Henson testified that the defendant had a gun in his right hand, stepped up behind Henson, put the gun in the latter's ribs and told him to lie down on the floor. Defendant then held the lid of the cash box open with the gun. Asked what made him let the defendant take the cash out of the cash box, Henson replied, ‘I was afraid.’ Henson, obviously, was talking about a dangerous weapon, not a toy pistol. Although defendant's counsel cross-examined Henson quite extensively, he asked no questions about the gun, and his own evidence was addressed to the question of identity, he claiming that he was not the robber, that he was elsewhere upon that occasion.
During the trial, as we read the record, defendant made no issue concerning the gun, raised no doubt that the robber, whoever he was, carried a gun and that the gun he carried was a dangerous and deadly weapon. Under these circumstances there is no sound basis for taking exception to the instructions now under discussion. This is like the situation which obtained in People v.
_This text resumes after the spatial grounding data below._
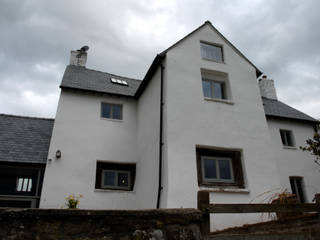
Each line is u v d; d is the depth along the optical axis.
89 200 10.12
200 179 8.64
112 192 10.55
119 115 12.73
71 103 11.73
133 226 3.15
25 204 9.45
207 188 8.37
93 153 11.07
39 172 10.10
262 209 3.81
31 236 2.84
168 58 10.03
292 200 7.70
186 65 10.23
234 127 9.74
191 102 9.54
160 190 8.36
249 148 9.57
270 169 9.48
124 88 13.84
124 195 10.68
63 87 11.76
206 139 9.10
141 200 10.08
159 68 10.49
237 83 10.83
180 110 9.23
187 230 3.30
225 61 11.20
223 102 10.05
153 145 9.75
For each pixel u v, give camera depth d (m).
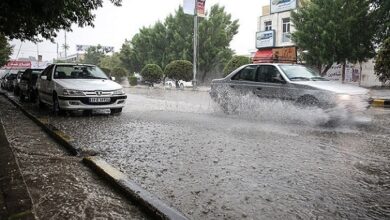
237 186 4.02
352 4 26.30
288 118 8.95
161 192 3.86
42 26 15.14
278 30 37.22
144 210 3.40
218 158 5.23
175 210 3.25
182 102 15.38
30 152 5.81
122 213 3.35
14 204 3.33
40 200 3.65
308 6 28.30
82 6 12.72
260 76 9.85
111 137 6.94
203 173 4.51
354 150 5.74
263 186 4.01
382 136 6.97
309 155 5.40
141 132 7.47
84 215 3.29
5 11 10.98
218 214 3.29
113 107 10.70
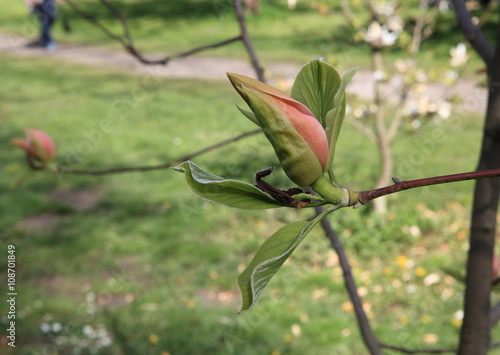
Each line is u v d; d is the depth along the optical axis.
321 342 4.56
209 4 20.83
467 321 1.42
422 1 6.00
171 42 16.36
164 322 4.84
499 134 1.29
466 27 1.51
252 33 16.25
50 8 15.99
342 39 9.20
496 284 1.45
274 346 4.53
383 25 5.66
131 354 4.48
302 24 16.38
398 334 4.54
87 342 4.61
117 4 21.16
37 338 4.66
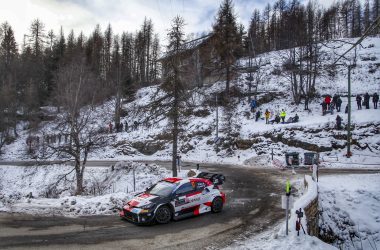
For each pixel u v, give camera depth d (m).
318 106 40.47
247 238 9.93
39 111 57.69
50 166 28.83
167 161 36.59
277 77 52.00
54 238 9.56
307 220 10.89
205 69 44.62
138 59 80.75
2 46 81.44
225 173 25.86
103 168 30.91
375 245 14.20
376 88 43.81
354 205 16.16
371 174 21.23
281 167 27.78
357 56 53.91
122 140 46.03
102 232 10.30
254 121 39.88
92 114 42.22
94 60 71.06
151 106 23.14
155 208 11.32
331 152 29.91
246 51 65.44
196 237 10.02
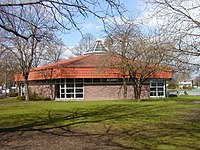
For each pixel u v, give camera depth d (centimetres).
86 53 4703
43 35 1026
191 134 1155
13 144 1023
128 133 1208
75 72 3797
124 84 3869
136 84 3522
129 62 3306
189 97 4362
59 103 3231
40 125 1480
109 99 3947
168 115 1884
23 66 3888
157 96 4247
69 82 3956
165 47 1227
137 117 1792
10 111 2284
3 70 5338
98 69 3619
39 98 4016
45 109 2431
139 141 1030
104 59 3484
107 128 1355
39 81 4447
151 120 1634
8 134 1227
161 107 2530
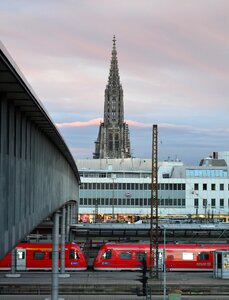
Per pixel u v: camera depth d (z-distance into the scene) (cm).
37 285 6800
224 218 18225
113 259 8494
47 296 6550
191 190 18175
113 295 6750
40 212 3906
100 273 8262
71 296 6606
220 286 6981
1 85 2375
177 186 18188
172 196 18175
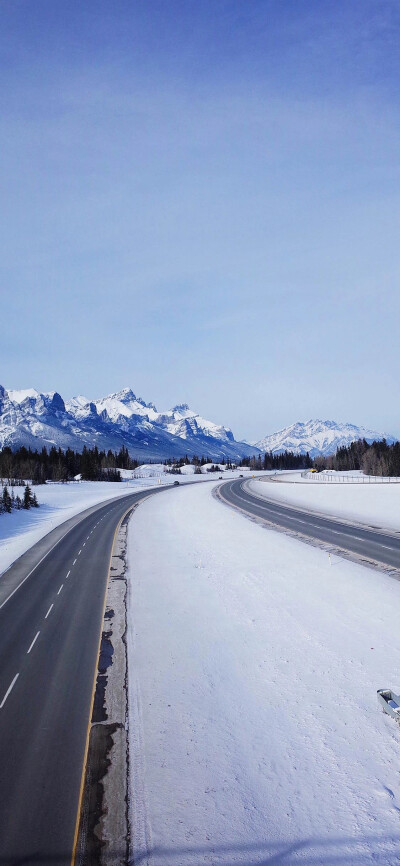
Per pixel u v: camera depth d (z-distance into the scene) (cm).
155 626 1977
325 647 1683
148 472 18100
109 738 1227
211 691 1441
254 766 1113
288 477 14225
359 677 1466
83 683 1519
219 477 15225
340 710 1307
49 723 1298
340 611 2019
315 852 883
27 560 3306
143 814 981
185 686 1477
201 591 2414
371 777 1062
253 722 1277
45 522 5228
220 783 1064
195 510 5806
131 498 7925
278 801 1009
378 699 1318
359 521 4588
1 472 11938
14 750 1182
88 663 1659
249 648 1719
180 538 3906
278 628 1881
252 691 1430
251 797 1022
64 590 2539
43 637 1905
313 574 2605
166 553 3341
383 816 958
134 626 1986
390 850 881
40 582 2723
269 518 4897
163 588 2500
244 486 10031
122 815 979
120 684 1507
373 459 16312
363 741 1179
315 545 3384
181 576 2709
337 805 991
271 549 3294
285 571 2697
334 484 9494
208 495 7925
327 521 4612
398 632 1764
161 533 4197
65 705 1388
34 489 9031
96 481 12594
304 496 7212
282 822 955
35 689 1488
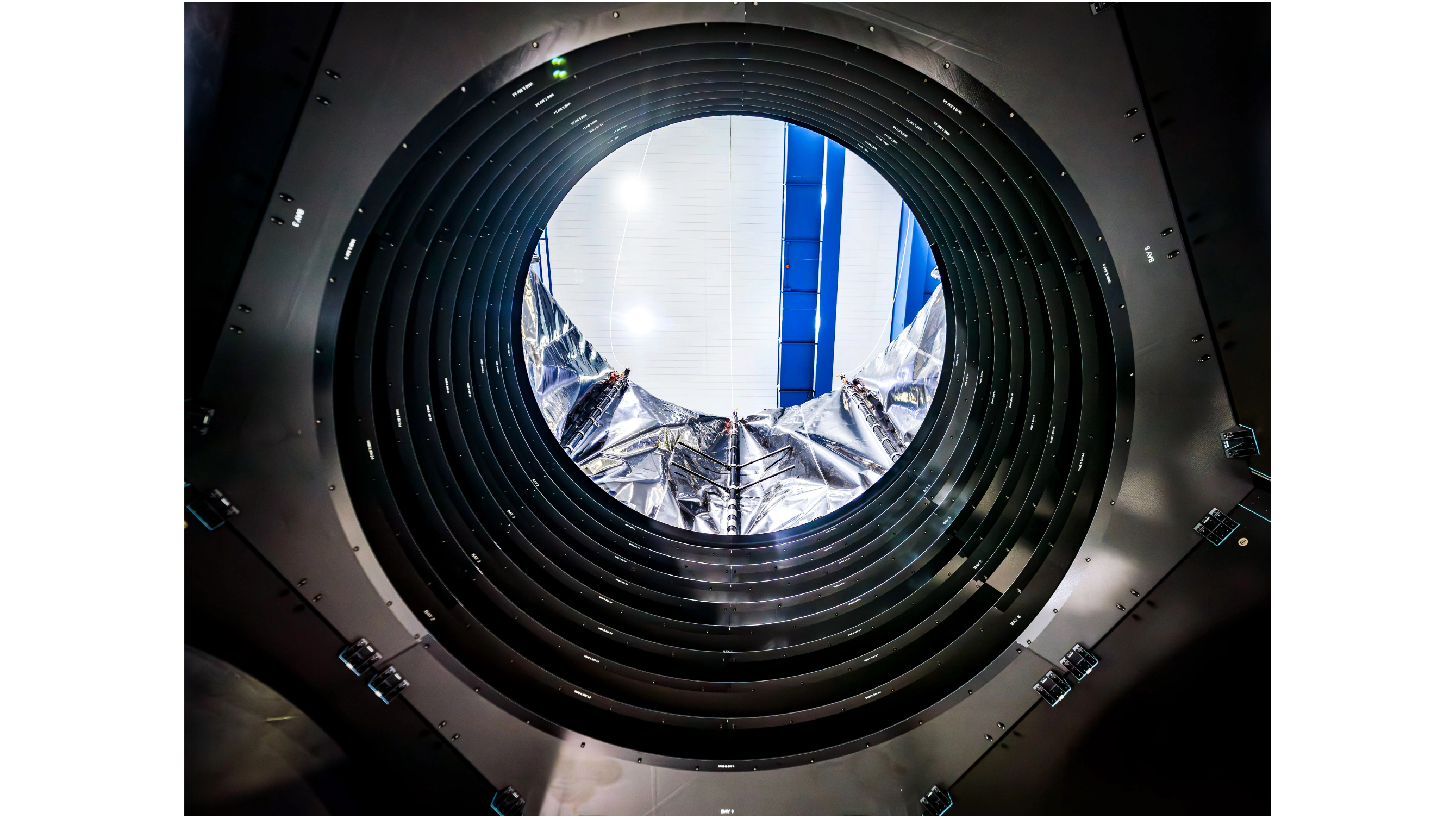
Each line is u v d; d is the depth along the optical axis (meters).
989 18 3.08
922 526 5.35
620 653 4.63
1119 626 3.97
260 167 3.20
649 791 4.28
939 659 4.36
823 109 4.77
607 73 3.56
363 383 3.74
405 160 3.23
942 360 8.16
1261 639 3.76
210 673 3.70
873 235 9.50
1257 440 3.51
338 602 3.84
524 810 4.19
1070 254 3.75
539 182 5.10
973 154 3.81
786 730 4.42
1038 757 4.20
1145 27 3.08
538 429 6.15
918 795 4.30
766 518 8.04
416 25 3.02
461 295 4.84
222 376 3.43
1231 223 3.32
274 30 3.03
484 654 4.18
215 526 3.56
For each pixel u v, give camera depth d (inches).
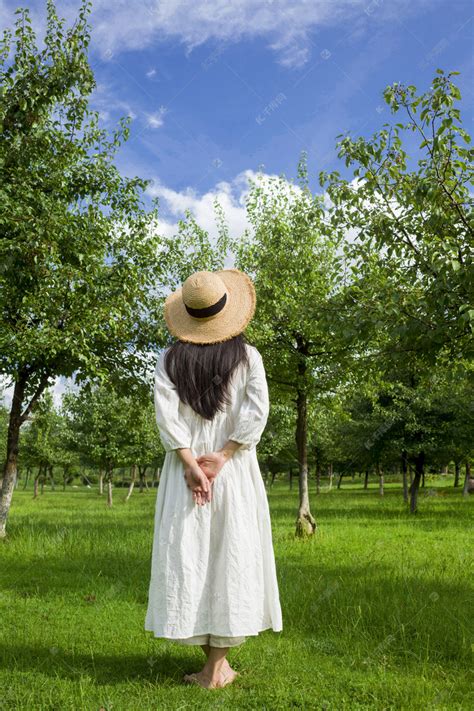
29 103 409.1
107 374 515.2
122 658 168.6
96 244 492.4
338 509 1000.2
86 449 1240.8
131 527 611.2
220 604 137.5
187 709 128.0
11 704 132.3
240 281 160.1
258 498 148.6
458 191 262.8
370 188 281.9
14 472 506.9
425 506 1069.8
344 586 274.8
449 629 196.1
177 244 605.9
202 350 149.9
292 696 138.9
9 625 211.0
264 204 603.5
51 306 464.8
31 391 541.6
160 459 1797.5
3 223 392.5
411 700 136.3
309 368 569.6
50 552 411.2
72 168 506.3
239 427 144.4
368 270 302.8
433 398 939.3
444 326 258.1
Israel, 91 Cal.App.2d 773, 783, 206 P.2d 62, 68, concerning which the court in that case said: ‘Under the evidence in this case, the defendants were either quilty of robbery in the first degree or not guilty of that offense, and no error appears.’ Also, under the circumstances, the objection comes too late when for the first time made upon appeal.
(5) A statement that ‘defendant was armed with a deadly weapon at the time of his commission of the offense, or a concealed deadly weapon at the time of his arrest within the meaning of Penal Code Section 3024,’ was erroneously included in the judgment.
Such a provision, if properly included and legally operative, would have the effect of increasing the minimum term of sentence from five years, Penal Code, § 213 and subd. (c) of § 3024, to ten years, Penal Code, § 3024, sub. (b).
It was not proper to include such a provision in the judgment herein because whenever a defendant is armed with a firearm or other weapon under such circumstances as to bring the defendant within the operation of section 3024, relating to certain minimum penalties, ‘the fact that the defendant was so armed shall be charged in the accusatory pleading’ and the ‘nature of the weapon must be set forth’. Penal Code, § 969c. This requirement is emphasized by section 3024 which declares in subdivision (e) that ‘Such minimum penalties shall apply only when such possession of a deadly weapon or previous conviction of a felony as above specified has been charged and admitted or found to be true in the manner provided by law * * *.’
The information herein made no such charge, mentioned no weapon, was wholly silent upon this subject.
Accordingly, the judgment should be corrected by deleting the recital under discussion. People v. Lesterjette, 40 Cal.App.2d 327, 104 P.2d 844.
The judgment is modified by deleting therefrom the words: ‘Defendant was armed with a deadly weapon at the time of his commission of the offense, or a concealed deadly weapon at the time of his arrest within the meaning of Penal Code Section 3024.’ As thus corrected, the judgment is affirmed. The order denying a new trial is affirmed.
1. The parties have stipulated that the record in the mandamus proceeding may be considered by this court upon this appeal. That record includes no verified answer to the petition and no counter affidavit. The state has declined the opportunity to present counter affidavits in the instant proceeding.
FRED B. WOOD, Justice.
PETERS, P. J., and BRAY, J., concur.